For each simulation:

  • new_tree.labeled.phy: the simulated phylogenetic tree.
  • new_tree.labeled.annotation.txt: the simulated phylogeographic spread (using airports) on the tree new_tree.labeled.phy.
  • new_tree.labeled.country.annotation.txt: the simulated phylogeographic spread (using countries) on the tree new_tree.labeled.phy.
  • tipdata.txt: the simulated sampling locations (using airports) for all tips in the simulated tree.
  • tipdata.country.txt: the simulated sampling locations (using countries) for all tips in the simulated tree.
  • simulated_seq_cds.fa: the simulated sequences cooresponding to all tips in the simulated tree.
  • outgroup.fa: the (random) ancestral sequence used to simulate the sequences.
  • simulated_seq_cds.labeled.phy: the phylogenetic tree inferred on the simulated sequences in simulated_seq_cds.fa and rooted using the outgroup.

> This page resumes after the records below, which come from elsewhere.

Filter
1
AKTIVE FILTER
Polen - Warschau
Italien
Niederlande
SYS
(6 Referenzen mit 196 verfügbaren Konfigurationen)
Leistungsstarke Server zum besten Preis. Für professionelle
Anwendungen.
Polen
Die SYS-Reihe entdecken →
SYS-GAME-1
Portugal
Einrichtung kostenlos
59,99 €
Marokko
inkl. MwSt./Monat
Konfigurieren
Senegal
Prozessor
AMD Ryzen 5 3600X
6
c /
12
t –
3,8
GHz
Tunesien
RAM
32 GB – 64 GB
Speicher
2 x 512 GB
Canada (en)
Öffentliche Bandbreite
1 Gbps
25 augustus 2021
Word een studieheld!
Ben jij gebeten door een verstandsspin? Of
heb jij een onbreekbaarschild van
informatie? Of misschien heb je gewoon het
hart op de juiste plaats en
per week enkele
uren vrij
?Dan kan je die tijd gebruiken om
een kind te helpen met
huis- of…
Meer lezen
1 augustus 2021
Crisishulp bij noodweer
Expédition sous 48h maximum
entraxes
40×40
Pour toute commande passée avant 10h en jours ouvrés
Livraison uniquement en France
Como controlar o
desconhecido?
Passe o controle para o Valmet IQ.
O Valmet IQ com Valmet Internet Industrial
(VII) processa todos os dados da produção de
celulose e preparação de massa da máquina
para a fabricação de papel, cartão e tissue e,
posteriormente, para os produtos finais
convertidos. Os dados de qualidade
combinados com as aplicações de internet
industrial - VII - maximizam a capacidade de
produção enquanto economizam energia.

  • Reconstruction: subfolder containing all reconstructed phylogeographies using geographical and effective distances, airport and country resolutions, and either the inferred tree topology (simulated_seq_cds.labeled.phy) or the simulated tree topology (new_tree.labeled.phy, results denoted realtree).
  • BEAST: subfolder containing the xml file used to start the analysis, the maximum clade credibility trees (output.tree and putput_asymmetric.tree), and the trees in Newick format with an annotation file stating the locations with the highest posterior probabilities.

pH1N1

  • pH1N1_until_20093004_cds.fa: HA sequences downloaded from Gisaid.

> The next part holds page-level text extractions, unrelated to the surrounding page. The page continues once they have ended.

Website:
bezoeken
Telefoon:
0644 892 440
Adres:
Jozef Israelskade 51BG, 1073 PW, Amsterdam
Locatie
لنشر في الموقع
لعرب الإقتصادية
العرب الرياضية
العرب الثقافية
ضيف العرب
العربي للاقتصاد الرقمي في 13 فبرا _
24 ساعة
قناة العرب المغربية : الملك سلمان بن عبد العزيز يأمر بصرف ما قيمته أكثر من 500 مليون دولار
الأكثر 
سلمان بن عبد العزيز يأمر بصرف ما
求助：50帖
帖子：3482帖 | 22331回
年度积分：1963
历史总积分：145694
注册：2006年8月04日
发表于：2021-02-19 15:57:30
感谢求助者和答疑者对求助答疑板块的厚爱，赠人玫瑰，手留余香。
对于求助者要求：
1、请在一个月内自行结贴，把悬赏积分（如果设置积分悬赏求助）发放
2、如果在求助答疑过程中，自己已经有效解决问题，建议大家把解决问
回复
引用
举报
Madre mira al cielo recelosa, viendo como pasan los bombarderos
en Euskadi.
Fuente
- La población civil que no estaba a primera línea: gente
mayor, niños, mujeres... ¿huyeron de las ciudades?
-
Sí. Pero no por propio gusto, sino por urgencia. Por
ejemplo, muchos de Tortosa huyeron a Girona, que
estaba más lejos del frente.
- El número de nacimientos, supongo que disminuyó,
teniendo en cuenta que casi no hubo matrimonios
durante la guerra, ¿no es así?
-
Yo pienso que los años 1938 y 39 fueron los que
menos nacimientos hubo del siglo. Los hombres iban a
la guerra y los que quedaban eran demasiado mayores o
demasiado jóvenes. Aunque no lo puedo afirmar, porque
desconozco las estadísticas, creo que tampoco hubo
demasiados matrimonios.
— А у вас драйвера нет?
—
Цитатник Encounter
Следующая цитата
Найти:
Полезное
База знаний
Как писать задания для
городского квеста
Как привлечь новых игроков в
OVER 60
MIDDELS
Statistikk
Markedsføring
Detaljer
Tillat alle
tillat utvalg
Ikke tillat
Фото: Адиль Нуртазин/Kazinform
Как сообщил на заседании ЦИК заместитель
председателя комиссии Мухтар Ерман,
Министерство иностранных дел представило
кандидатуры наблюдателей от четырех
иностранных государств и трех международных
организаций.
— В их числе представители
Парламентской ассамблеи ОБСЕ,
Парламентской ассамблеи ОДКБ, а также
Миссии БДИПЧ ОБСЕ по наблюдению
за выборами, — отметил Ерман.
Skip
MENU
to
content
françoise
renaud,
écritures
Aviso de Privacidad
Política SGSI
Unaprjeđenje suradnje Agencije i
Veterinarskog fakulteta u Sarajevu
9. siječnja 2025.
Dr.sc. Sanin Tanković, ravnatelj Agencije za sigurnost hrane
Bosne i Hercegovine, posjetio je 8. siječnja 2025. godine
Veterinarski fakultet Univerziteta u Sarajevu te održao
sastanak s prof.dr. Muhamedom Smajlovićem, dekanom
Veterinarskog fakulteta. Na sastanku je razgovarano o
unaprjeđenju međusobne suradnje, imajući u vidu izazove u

  • pH1N1_until_20093004_cds_rooted.labeled.phy: phylogenetic tree inferred on the HA sequences.
  • pH1N1_until_20093004_cds.map: table matching the ids in the tree to the sequence names in the fasta file.
  • tipdata.txt: observed locations for all sequences.
  • pH1N1_effective_dist.annotation.txt: phylogeographic spread inferred using effective distances.
  • pH1N1_effective_dist.links.txt: counts of transmissions to new locations in the phylogeographic spread.